* **SELECTED TEXT**:
== == ==

Small signal model of three-phase PWM rectifier has been derived and shown in Fig. 5. A diagram showing bode plots of the current and voltage loop for three-phase PWM rectifier are indicated in Figs. 6 and 7, which demonstrates that measured gain margins are infinite. Thus, these results show that the control system is stable.

== == ==

* **ENTRIES PROVIDED**:
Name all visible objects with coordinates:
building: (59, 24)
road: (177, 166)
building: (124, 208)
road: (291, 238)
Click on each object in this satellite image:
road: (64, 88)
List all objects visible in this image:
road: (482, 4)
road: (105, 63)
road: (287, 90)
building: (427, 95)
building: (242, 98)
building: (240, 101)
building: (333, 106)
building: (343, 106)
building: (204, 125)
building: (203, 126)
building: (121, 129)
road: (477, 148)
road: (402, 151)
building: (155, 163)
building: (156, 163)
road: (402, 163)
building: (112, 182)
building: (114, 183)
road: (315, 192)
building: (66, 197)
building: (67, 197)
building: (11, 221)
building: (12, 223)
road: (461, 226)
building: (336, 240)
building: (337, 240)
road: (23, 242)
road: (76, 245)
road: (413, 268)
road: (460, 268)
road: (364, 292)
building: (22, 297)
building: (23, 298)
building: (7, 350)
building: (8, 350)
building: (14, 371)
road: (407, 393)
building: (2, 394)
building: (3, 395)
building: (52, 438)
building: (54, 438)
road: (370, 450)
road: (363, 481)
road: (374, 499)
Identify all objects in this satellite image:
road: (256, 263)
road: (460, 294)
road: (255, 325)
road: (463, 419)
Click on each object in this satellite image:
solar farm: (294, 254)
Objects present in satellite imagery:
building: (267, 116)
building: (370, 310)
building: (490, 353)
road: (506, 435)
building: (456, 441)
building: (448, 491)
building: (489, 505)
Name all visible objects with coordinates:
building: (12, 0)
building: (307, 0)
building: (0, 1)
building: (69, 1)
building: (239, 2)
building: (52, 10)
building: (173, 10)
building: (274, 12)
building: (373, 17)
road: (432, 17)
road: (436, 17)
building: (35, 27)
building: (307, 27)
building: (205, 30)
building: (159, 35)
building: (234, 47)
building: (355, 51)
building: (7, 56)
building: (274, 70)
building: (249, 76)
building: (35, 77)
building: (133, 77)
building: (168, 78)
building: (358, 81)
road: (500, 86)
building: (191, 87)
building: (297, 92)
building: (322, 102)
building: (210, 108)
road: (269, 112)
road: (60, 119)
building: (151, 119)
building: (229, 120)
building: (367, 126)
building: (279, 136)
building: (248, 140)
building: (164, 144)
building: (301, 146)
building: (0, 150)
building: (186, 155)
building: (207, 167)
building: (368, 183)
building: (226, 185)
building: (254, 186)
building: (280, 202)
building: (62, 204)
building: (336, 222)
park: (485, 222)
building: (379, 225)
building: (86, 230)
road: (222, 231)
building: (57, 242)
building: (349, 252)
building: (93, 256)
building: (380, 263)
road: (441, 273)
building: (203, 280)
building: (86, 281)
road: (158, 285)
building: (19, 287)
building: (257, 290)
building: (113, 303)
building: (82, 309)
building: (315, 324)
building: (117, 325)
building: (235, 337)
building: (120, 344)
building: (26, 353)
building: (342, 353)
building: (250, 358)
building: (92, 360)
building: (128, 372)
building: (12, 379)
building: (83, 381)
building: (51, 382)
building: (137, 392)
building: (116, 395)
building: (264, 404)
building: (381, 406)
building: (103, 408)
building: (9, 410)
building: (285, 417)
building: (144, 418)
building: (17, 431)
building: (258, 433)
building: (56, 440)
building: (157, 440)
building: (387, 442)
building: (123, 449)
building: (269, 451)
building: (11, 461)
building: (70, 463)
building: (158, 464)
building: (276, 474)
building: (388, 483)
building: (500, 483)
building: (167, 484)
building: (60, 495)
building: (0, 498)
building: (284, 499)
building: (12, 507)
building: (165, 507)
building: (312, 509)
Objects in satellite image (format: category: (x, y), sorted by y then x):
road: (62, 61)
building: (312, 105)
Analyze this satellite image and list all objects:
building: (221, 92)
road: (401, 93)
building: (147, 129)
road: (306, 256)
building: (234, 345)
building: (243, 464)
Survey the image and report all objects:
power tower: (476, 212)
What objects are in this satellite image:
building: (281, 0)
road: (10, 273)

== == ==

* **EXERCISE TASK**: List every figure number that the passage on the three-phase PWM rectifier cites.

* **THE OUTPUT**: Fig. 5, Fig. 6, Fig. 7